Andy DeVries and Charles Johnston, analysts at bond research firm CreditSights, wrote in a report earlier this month that they don't see much risk from Icahn holding a 8.2% stake. "Given Cheniere has only $250 million in revenue and $15 billion of debt ahead of revenues finally ramping up in late 2015/early 2016, we don't see Mr. Icahn calling for any debt-funded buybacks of any sort," they said. "Instead, he might press for the company to stop announcing growth plans beyond the current Sabine Pass and Corpus Christi LNG export facilities that won't fully come online until around 2019-20."
Icahn got caught on the wrong side of oil price history with his sustained involvement in Chesapeake Energy (CHK) . After teaming up with Memphis-based Southeastern Asset Management, the investors wrangled four board seats and eventually, at the beginning of 2013, ousted founder Aubrey McClendon from his CEO seat. Under CEO Doug Lawler, Chesapeake began selling off the assets McClendon had built up, including Marcellus and Utica shale assets to Southwestern Energy (SWN) last October for $5.4 billion.

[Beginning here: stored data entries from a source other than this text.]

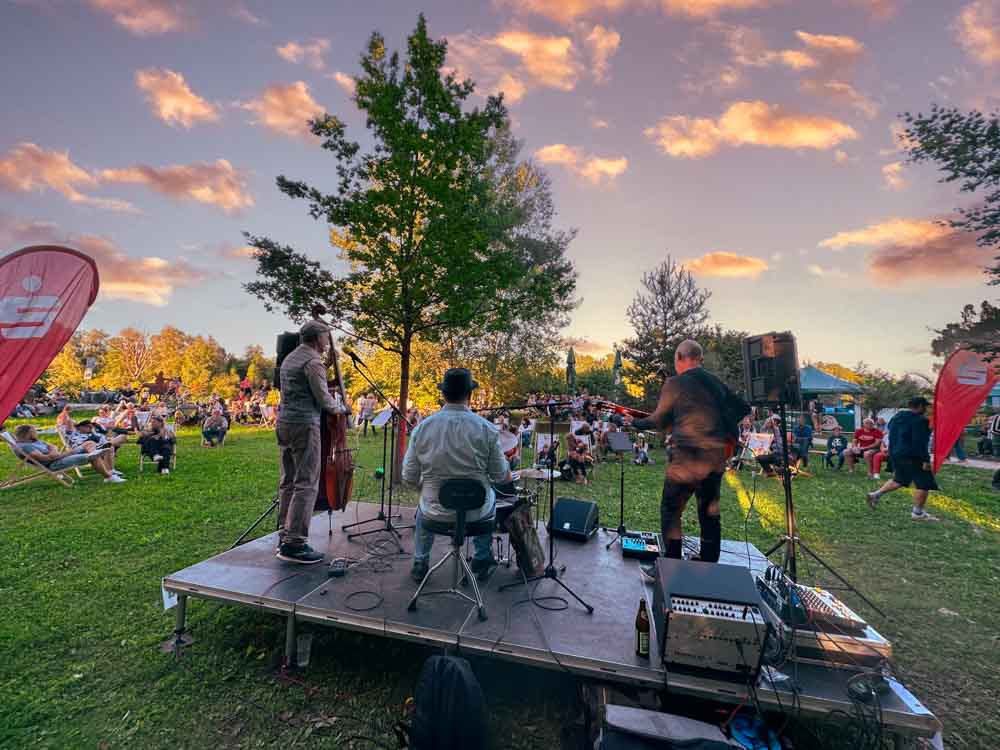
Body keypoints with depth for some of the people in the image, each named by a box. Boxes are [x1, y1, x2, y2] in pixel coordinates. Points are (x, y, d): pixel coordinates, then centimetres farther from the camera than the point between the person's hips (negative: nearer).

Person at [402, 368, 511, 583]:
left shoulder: (422, 428, -12)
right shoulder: (487, 429, -16)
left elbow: (409, 478, -5)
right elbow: (500, 477, -8)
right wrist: (508, 474, 15)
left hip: (436, 512, 1)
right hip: (476, 512, -1)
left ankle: (420, 564, 39)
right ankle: (481, 560, 40)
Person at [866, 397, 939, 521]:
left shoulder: (896, 418, 11)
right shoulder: (919, 420, -15)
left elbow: (891, 437, 17)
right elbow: (920, 443, -20)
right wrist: (925, 460, -17)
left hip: (896, 454, 9)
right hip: (913, 457, -9)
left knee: (899, 480, 21)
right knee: (923, 484, 1)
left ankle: (876, 494, 13)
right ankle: (917, 513, 5)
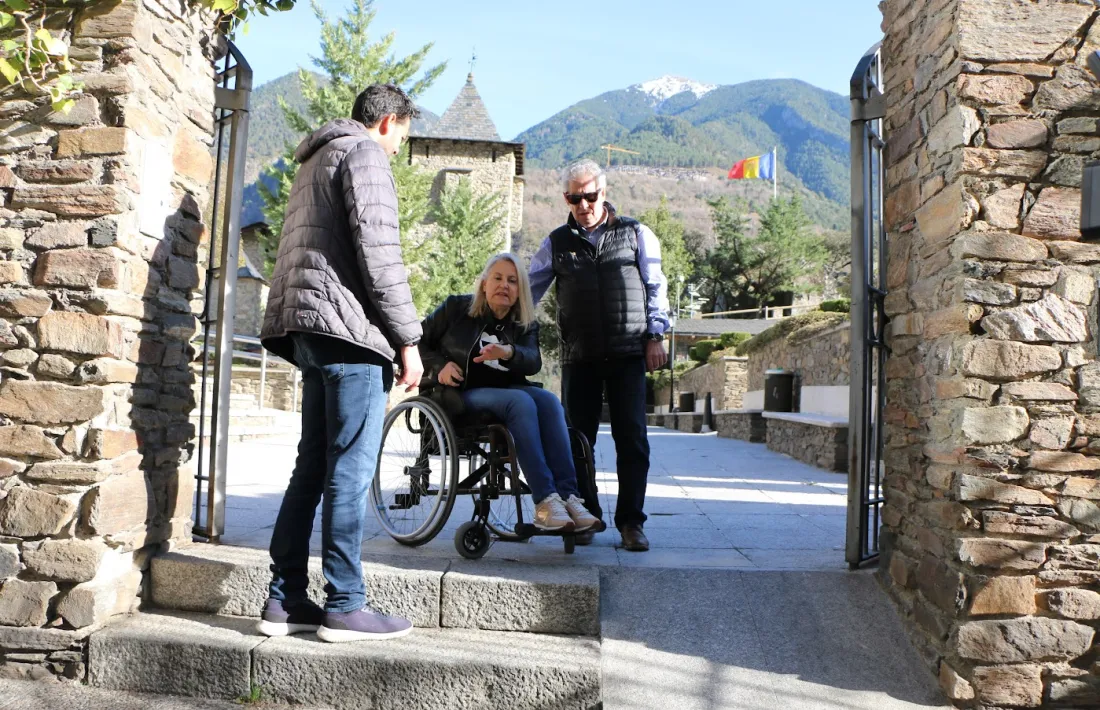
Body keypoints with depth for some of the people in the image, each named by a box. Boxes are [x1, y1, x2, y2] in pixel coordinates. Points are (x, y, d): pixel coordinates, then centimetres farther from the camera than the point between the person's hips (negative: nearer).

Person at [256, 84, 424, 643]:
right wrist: (408, 339, -11)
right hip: (347, 325, -10)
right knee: (351, 470, -7)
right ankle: (344, 606, -2)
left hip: (309, 329, 10)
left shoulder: (317, 158, 27)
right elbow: (378, 252, -14)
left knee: (314, 466, 10)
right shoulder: (364, 152, -3)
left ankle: (286, 601, 13)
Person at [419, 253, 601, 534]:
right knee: (521, 402, -33)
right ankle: (544, 502, -40)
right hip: (461, 394, -4)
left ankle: (567, 495, -35)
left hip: (504, 391, 4)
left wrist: (508, 353, -30)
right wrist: (439, 366, -12)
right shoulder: (456, 308, 6)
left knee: (549, 401, -28)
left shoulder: (525, 325, 12)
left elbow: (533, 362, -7)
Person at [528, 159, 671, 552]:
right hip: (579, 356, 2)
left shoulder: (636, 234, 9)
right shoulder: (557, 242, 12)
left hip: (628, 353, -1)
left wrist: (655, 335, 1)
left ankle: (631, 522, 6)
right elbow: (529, 289, 13)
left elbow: (656, 287, 9)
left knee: (632, 438, -2)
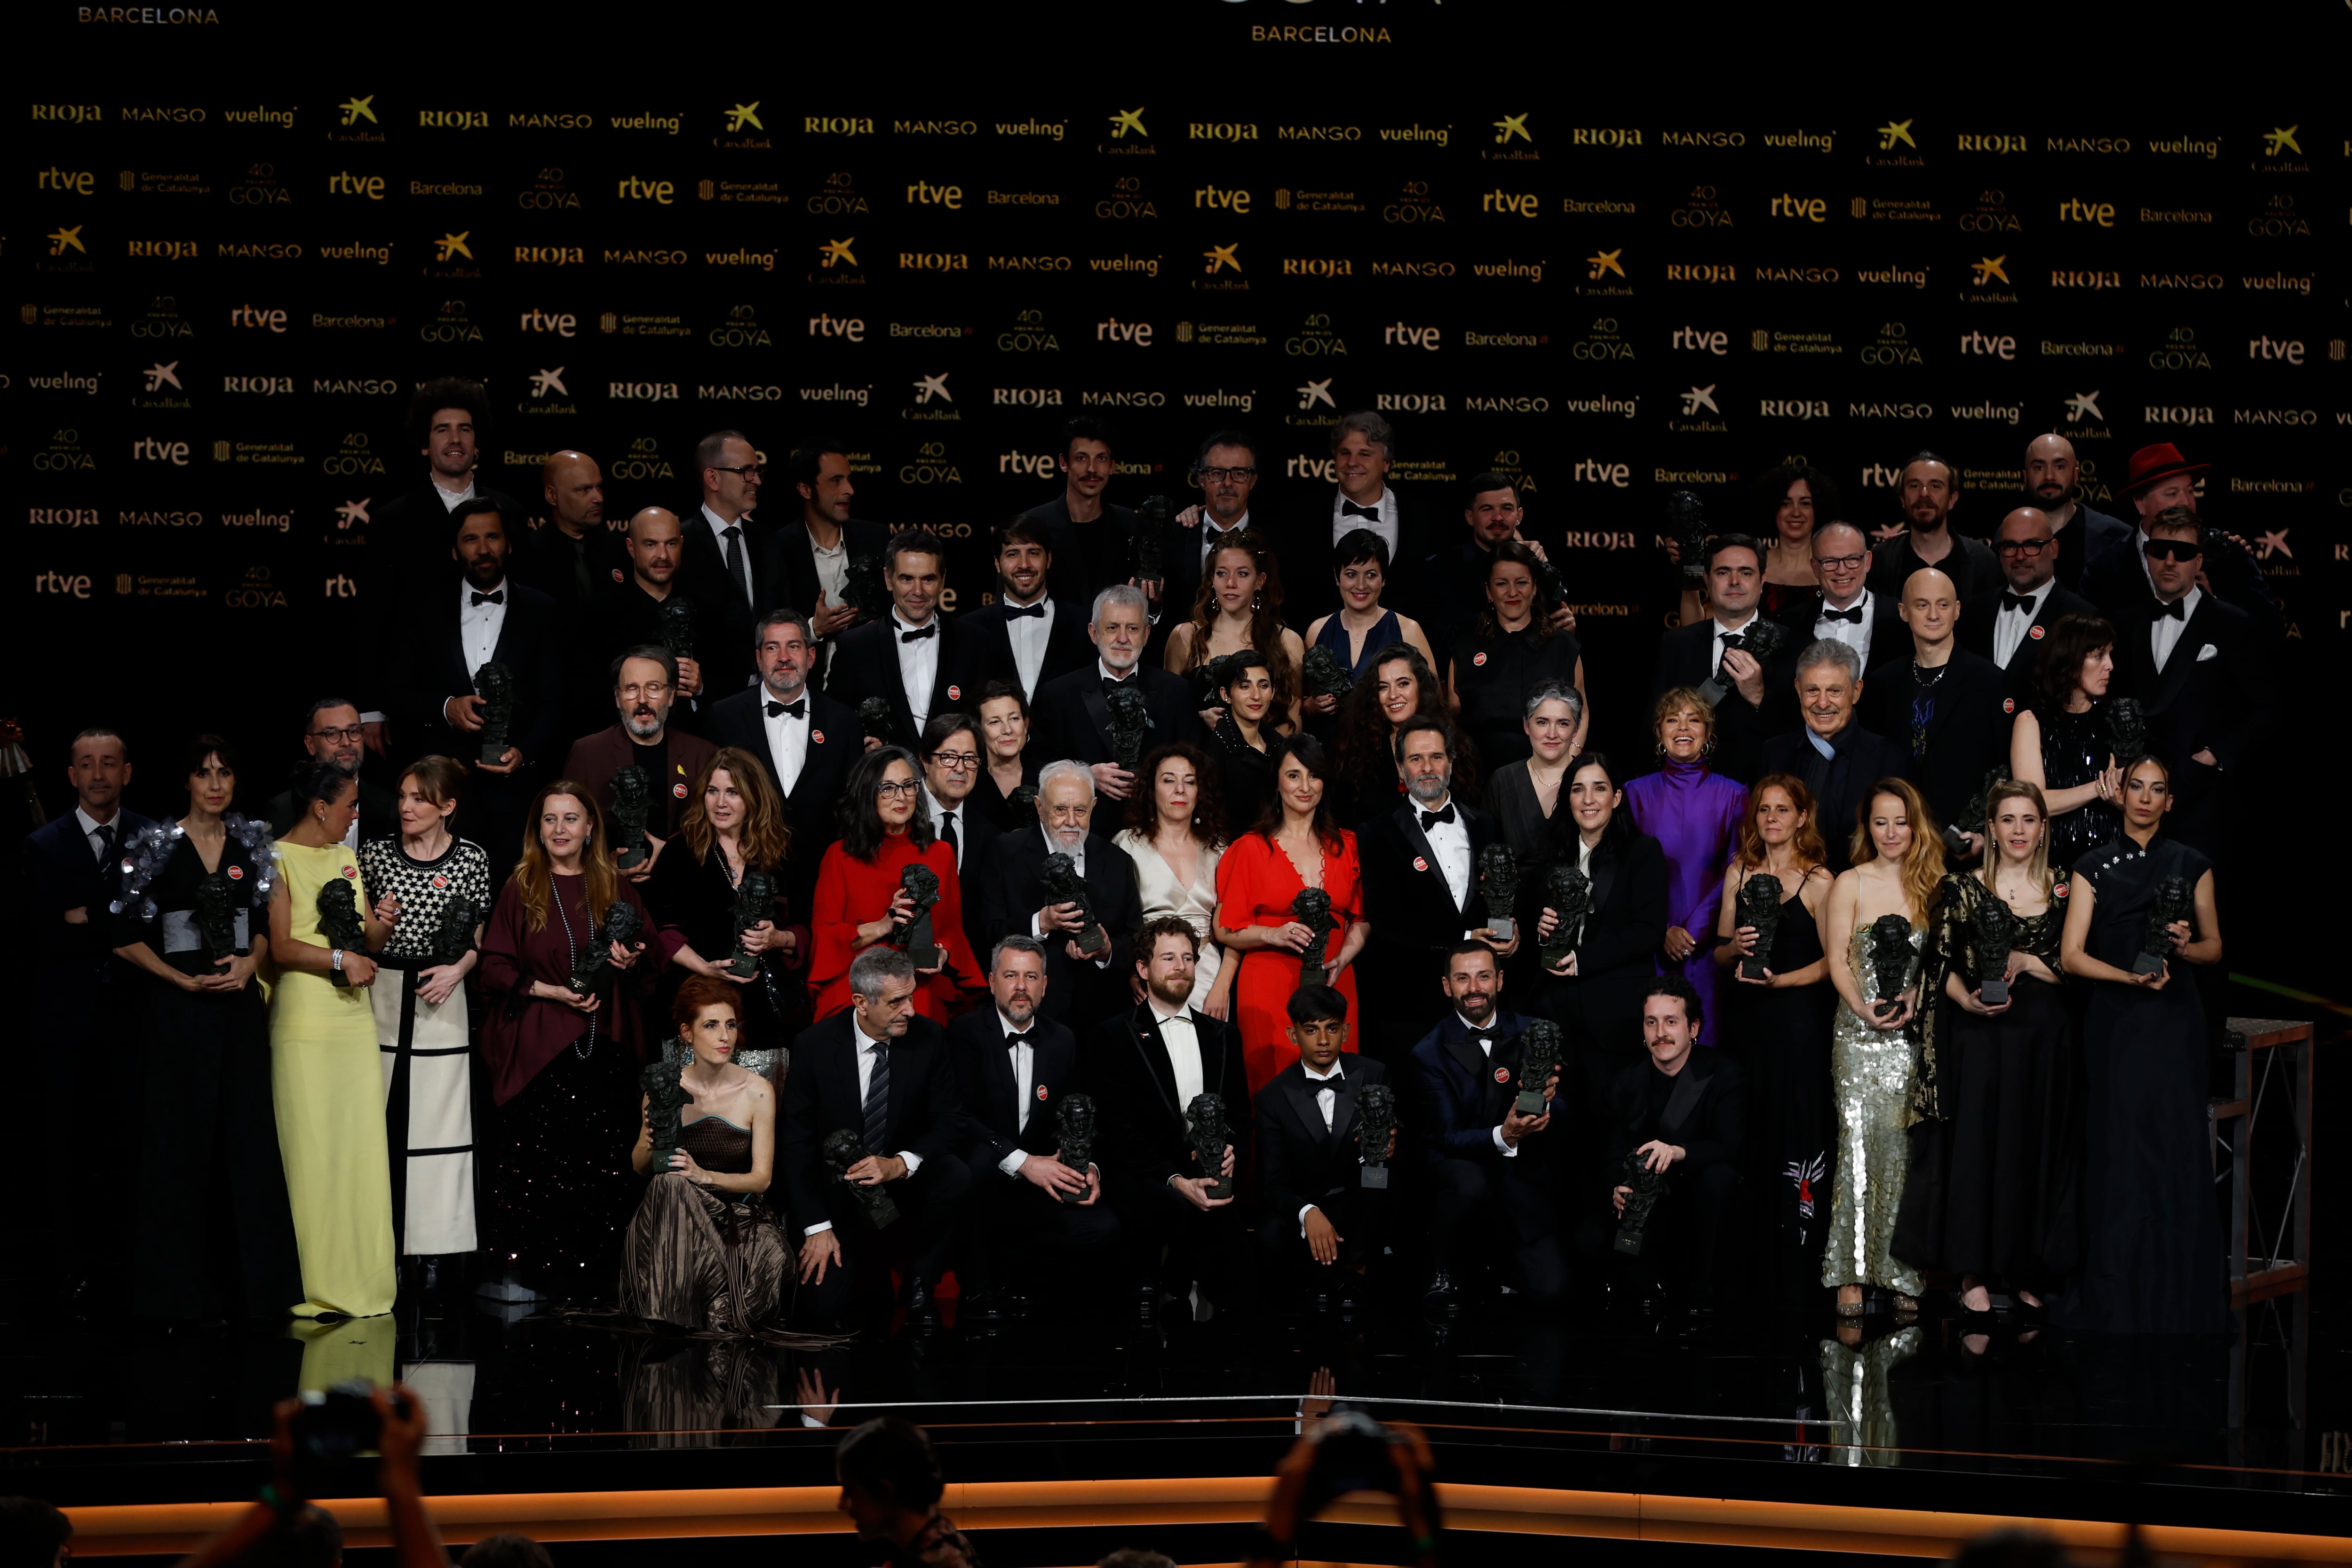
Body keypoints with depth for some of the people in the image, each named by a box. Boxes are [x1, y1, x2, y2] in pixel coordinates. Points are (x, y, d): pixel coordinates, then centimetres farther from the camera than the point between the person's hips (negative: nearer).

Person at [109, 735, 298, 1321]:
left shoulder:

At the time of that sale, Lawler assured investors that Chesapeake's production growth targets, which he estimated at 7% to 10%, were still doable.
But in less than a year, with the price of oil cut in half, Lawler said in July that the company was suspending its dividend in an attempt to keep a cash cushion available for its production program. On Aug. 5, the debt-laden Oklahoma City company reported a nearly $4.2 billion loss and adjusted EBITDA of $600 million in the second quarter, versus net income of $145 million and adjusted EBITDA of nearly $1.3 billion in the same period last year.
With the company's shares dropping, Icahn has gone shopping. In March, he raised his stake from the nearly 10% share he held in 2013, which he purchased at an average of around $19 per share, to almost 11% at an average price of around $17.65 per share. But besides losing out on the dividend, Icahn's shares have already lost a significant amount of their value -- Chesapeake's stock is down around 65% year-to-date to a recent $6.92.
Unlike Talisman, where the Repsol deal was already expected, and Cheniere, where there is room for restructuring, Chesapeake may have to wait for a rebound in oil prices or for a takeover -- which SunTrust Robinson Humphrey analyst Neal Dingmann thinks is a real possibility, as it's the most asset-rich of the companies he follows, with a net asset value well north of his $15 price target.
Which means, at least for his Chesapeake stake, Icahn had better accept that he's a long-term investor-or cut his losses when he can.